Like many departments across campus, the Chemistry Department has a long history of faculty who take pride in and devote a great amount of time to their work with students in the classroom. Over the past year, a number of faculty in the Department spent time learning how to improve their teaching through book groups, workshops, and other learning opportunities. Eric Eitrheim was named a VIPEr Fellow in an innovative National Science Foundation-funded study to develop, test, and refine a flexible, foundation-level inorganic chemistry course. As one of the first twenty faculty selected for this ground-breaking project, Eric Eitrheim joins other inorganic chemists from across the country in a community of practice dedicated to improving student learning. A number of faculty from the Department participated in events sponsored by UCO’s Center for Excellence in Transformative Teaching & Learning 21st Century Pedagogy Institute (CETTL 21CPI). 21CPI exposes faculty to ideas related to course design, active learning strategies, learning assessment, learning environment, and academic professionalism.

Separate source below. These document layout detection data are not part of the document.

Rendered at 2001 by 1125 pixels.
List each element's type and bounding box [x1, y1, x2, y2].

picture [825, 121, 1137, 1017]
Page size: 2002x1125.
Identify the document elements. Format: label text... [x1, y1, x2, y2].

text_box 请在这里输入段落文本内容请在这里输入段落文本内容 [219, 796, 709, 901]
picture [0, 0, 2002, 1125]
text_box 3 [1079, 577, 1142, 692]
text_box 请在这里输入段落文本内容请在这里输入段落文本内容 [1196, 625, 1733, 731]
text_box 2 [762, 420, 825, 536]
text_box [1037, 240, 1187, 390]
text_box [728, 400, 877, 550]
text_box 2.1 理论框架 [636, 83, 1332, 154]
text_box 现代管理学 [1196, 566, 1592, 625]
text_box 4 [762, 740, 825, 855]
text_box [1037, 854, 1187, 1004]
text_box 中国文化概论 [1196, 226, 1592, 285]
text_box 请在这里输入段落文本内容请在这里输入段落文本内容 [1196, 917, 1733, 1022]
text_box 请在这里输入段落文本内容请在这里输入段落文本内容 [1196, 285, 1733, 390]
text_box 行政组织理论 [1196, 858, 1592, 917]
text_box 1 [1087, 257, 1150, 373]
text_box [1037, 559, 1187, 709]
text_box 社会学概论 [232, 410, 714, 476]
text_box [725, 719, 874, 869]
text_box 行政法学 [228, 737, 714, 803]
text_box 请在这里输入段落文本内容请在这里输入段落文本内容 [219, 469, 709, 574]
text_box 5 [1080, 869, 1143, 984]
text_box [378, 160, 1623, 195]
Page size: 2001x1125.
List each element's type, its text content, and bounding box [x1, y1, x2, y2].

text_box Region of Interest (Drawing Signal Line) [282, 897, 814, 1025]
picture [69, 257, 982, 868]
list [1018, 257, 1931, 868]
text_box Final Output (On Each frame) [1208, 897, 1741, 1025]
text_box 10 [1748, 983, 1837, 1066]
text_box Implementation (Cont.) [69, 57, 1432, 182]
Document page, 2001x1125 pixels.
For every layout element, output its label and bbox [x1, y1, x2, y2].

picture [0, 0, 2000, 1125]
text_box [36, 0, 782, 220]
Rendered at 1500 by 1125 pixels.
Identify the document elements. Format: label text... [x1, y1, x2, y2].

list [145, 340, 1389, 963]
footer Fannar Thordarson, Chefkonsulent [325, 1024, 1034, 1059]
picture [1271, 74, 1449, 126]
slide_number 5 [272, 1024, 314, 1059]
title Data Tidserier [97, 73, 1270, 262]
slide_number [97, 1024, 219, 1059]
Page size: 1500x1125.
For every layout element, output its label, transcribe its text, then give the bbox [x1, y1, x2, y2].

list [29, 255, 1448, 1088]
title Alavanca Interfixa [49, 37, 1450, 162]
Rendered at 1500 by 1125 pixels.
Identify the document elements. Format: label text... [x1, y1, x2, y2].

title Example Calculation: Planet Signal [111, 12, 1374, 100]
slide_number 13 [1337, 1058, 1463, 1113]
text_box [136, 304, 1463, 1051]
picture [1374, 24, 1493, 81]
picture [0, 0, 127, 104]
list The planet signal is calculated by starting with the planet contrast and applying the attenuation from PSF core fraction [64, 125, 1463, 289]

In addition, faculty can learn about and begin projects in the Scholarship of Teaching and Learning (SoTL). Through participation in activities, evidence of adopting practices, and reflections on the impact of these new practices, faculty can earn various levels of recognition. Four Chemistry faculty members (Dallas New, Sanjeewa Gamagedara, Shawna Ellis, and Stephanie Skiles) were recognized as SoTL Research Participants. Two Chemistry faculty members (Luis Montes and Shawna Ellis) were recognized as 2019 Teacher-Scholars, and four Chemistry faculty members (Amanda Waters, Eric Eitrheim, Sanjeewa Gamagedara, and Stephanie Skiles) were recognized as 2019 Distinguished Teacher-Scholars. In addition to these recognitions, two Chemistry faculty members (Cheryl Frech and Luis Montes) who have previously been recognized with UCO’s Neely Excellence in Teaching awards, were invited to contribute to a book with reflections by Neely award winners. Cheryl’s reflection “A Long and Winding Road: A Teaching Journey”, and Luis’ reflection “Take the Next Step: Opportunities for Growth”, are now included in the book Inspired Learning: 50 Insights from Personal Transformative Learning Journeys.